Task details
Please copy, exactly as written, the span from the first line below to the line that contains "21,1,0.07165,0.03162,0,0,270.0*", including both, and skip the pictures.

*** Begin section ***

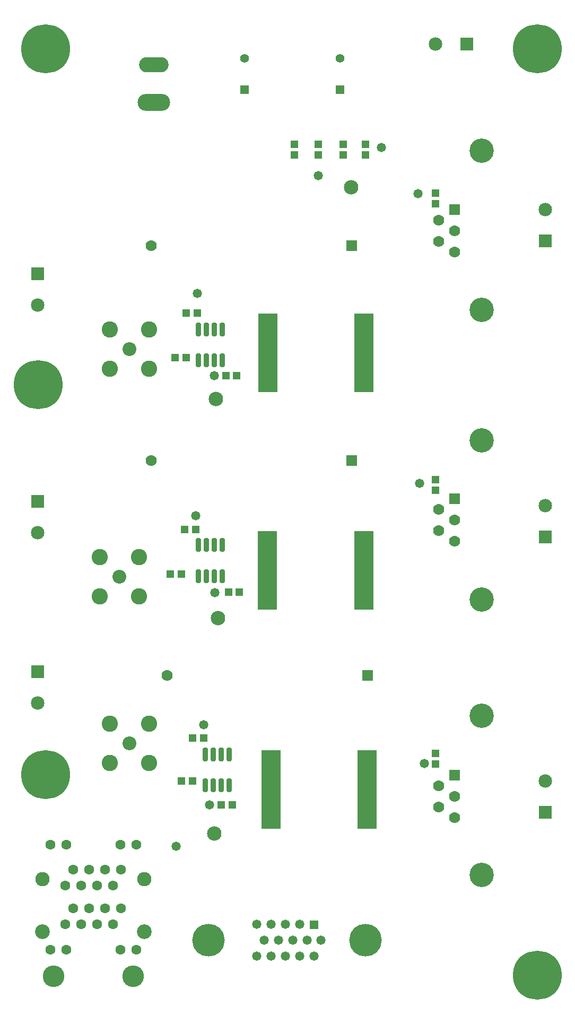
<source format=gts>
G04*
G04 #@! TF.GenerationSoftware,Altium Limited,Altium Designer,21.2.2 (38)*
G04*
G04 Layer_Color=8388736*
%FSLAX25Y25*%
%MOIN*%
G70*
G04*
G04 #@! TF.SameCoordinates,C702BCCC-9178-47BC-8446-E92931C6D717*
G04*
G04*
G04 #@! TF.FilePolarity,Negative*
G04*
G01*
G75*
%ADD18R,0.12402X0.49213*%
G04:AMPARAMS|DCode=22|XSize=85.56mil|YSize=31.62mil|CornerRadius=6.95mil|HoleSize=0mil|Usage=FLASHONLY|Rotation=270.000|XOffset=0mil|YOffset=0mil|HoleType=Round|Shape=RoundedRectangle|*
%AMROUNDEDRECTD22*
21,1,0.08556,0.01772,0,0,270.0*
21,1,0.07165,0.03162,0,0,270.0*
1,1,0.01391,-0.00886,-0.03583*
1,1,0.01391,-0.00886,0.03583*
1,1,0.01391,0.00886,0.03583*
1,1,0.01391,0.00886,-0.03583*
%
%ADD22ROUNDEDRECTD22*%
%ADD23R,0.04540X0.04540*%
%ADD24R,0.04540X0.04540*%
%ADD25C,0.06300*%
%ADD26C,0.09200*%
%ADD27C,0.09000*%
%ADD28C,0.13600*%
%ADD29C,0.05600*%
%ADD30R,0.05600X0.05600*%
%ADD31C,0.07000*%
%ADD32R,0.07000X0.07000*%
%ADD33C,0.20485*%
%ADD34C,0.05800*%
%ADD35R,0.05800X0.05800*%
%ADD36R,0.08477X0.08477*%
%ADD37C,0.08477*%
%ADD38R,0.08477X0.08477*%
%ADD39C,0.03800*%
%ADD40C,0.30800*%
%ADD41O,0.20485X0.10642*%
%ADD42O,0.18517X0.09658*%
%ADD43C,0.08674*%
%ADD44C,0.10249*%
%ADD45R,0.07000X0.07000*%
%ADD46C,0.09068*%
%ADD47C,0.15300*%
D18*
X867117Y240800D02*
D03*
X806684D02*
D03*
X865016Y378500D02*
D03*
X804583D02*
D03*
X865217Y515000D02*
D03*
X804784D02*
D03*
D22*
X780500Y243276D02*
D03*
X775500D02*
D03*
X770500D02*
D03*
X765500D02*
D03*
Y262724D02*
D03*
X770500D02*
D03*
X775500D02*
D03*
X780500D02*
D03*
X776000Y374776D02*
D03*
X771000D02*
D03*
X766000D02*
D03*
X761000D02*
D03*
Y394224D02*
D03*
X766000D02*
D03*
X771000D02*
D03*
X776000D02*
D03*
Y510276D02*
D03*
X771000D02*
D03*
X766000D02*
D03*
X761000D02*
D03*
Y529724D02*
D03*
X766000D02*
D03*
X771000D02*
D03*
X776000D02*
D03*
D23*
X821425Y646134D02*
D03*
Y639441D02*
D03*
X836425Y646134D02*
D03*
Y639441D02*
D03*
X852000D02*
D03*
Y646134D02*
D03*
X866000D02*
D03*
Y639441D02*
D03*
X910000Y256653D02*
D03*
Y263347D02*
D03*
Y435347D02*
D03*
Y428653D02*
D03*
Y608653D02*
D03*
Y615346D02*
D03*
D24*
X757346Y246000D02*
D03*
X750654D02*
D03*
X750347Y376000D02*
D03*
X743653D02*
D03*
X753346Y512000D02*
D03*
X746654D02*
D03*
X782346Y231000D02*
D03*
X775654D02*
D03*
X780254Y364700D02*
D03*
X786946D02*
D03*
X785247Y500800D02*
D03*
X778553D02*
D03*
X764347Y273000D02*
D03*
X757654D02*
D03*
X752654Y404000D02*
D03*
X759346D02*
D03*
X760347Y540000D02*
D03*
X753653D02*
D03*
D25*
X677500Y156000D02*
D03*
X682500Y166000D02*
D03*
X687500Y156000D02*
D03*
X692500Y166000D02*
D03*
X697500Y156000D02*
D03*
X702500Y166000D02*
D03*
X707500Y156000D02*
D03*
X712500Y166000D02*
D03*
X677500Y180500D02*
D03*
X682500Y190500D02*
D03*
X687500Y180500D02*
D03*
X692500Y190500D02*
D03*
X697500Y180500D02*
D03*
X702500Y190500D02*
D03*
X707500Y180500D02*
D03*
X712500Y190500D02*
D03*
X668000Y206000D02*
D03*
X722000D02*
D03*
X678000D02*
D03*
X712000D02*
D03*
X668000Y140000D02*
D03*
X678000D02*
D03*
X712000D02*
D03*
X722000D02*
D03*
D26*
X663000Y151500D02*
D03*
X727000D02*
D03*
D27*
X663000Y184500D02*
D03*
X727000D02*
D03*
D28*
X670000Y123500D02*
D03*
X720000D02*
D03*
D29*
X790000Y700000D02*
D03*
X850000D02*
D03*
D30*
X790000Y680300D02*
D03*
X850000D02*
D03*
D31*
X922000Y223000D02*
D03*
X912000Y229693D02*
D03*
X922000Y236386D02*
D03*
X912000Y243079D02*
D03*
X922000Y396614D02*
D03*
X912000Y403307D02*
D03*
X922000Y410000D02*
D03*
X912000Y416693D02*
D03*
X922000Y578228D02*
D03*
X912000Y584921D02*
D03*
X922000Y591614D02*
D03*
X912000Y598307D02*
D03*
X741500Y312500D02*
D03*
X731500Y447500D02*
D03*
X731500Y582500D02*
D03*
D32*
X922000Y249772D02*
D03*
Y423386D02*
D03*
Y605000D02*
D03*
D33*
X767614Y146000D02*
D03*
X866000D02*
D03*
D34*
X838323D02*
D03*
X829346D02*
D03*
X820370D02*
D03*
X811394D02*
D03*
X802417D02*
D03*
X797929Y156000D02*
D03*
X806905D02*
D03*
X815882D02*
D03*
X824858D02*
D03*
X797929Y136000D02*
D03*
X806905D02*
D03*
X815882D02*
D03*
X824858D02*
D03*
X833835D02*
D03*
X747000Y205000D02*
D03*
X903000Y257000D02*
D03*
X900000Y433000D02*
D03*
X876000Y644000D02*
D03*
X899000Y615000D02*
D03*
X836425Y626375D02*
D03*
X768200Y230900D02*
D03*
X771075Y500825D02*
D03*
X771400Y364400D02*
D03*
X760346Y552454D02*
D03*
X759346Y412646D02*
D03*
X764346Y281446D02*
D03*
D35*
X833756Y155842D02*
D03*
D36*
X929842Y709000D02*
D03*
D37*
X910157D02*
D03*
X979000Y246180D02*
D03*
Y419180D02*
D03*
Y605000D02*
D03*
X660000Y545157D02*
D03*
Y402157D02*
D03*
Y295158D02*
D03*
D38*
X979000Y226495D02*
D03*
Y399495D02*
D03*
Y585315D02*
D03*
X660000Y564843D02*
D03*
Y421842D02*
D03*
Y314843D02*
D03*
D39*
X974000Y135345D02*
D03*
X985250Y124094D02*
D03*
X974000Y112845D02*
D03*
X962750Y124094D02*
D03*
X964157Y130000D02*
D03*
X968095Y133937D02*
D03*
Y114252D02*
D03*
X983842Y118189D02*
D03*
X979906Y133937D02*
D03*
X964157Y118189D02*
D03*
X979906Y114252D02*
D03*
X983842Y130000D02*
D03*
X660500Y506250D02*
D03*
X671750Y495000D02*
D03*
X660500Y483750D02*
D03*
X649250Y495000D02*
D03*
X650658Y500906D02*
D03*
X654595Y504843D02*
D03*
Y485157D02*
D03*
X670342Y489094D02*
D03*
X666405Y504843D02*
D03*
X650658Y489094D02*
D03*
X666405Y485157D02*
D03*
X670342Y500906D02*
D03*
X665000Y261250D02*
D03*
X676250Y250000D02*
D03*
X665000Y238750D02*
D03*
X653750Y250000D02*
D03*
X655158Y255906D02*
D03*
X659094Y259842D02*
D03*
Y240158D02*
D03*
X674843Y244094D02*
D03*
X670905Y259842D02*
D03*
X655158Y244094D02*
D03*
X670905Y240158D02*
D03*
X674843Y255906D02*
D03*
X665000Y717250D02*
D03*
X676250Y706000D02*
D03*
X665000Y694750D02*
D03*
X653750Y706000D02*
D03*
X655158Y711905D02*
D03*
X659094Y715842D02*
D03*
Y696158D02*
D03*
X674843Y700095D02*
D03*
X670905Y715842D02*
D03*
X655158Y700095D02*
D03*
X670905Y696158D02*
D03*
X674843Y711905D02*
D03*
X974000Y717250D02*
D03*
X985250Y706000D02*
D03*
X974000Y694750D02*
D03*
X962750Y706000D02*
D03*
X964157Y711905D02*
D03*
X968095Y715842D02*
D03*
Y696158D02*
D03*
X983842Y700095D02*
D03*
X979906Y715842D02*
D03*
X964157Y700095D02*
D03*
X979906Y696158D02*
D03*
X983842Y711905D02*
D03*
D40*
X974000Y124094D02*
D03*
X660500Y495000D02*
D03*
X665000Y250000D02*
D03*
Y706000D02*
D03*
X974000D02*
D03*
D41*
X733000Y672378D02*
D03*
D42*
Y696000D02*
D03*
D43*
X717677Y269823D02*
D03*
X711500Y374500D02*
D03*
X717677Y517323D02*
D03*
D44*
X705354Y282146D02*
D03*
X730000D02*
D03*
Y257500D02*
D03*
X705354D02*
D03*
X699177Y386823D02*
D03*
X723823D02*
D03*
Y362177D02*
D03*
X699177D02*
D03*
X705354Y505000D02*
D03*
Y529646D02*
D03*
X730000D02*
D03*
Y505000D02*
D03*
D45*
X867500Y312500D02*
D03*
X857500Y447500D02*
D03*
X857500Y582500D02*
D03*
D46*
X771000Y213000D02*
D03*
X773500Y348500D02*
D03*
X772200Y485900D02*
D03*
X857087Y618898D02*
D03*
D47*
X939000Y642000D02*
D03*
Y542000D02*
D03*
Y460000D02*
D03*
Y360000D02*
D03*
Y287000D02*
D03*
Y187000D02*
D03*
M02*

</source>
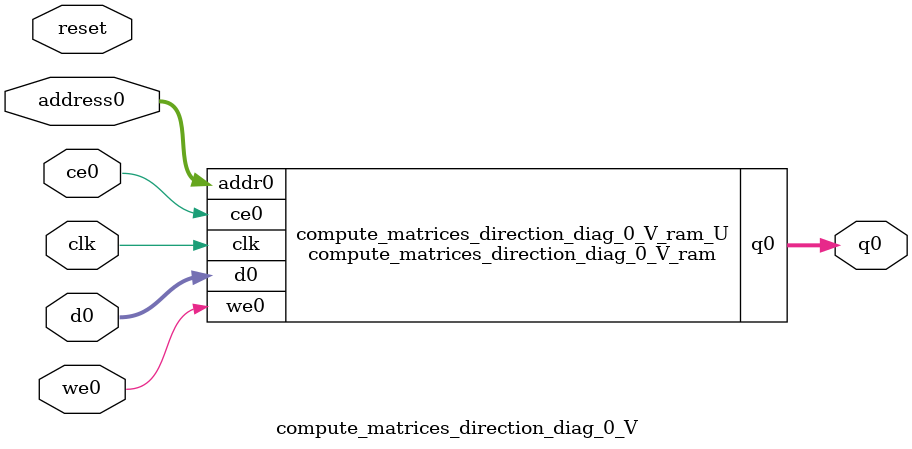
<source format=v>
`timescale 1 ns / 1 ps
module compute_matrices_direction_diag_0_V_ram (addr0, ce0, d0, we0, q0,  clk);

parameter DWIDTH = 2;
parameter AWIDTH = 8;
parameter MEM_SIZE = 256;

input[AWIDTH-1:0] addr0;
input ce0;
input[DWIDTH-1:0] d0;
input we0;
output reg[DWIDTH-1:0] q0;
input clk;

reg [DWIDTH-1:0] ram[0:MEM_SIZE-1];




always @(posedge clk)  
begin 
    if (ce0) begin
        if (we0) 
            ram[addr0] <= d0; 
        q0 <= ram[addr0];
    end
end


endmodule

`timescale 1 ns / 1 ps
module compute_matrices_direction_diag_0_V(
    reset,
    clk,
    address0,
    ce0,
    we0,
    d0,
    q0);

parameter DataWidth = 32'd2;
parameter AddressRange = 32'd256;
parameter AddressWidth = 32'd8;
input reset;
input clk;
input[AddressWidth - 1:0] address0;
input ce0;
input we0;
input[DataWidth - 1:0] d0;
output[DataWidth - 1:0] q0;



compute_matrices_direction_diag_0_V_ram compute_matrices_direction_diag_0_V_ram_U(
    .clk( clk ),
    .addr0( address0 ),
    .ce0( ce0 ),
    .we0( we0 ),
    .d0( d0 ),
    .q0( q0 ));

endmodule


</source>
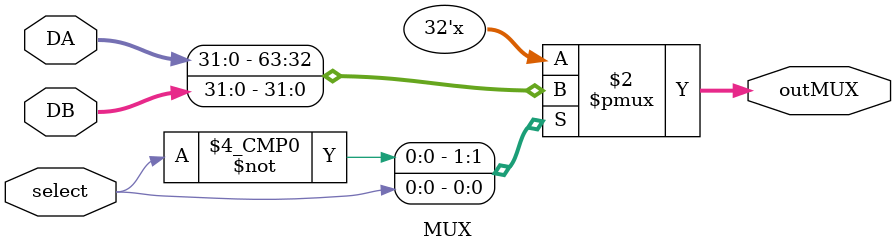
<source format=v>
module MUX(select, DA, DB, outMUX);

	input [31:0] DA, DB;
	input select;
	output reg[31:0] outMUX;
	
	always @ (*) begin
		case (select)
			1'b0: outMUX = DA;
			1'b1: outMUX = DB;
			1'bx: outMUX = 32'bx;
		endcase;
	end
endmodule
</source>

*** End section ***

Response to the task
<source format=gts>
G04*
G04 #@! TF.GenerationSoftware,Altium Limited,Altium Designer,21.2.2 (38)*
G04*
G04 Layer_Color=8388736*
%FSLAX25Y25*%
%MOIN*%
G70*
G04*
G04 #@! TF.SameCoordinates,C702BCCC-9178-47BC-8446-E92931C6D717*
G04*
G04*
G04 #@! TF.FilePolarity,Negative*
G04*
G01*
G75*
%ADD18R,0.12402X0.49213*%
G04:AMPARAMS|DCode=22|XSize=85.56mil|YSize=31.62mil|CornerRadius=6.95mil|HoleSize=0mil|Usage=FLASHONLY|Rotation=270.000|XOffset=0mil|YOffset=0mil|HoleType=Round|Shape=RoundedRectangle|*
%AMROUNDEDRECTD22*
21,1,0.08556,0.01772,0,0,270.0*
21,1,0.07165,0.03162,0,0,270.0*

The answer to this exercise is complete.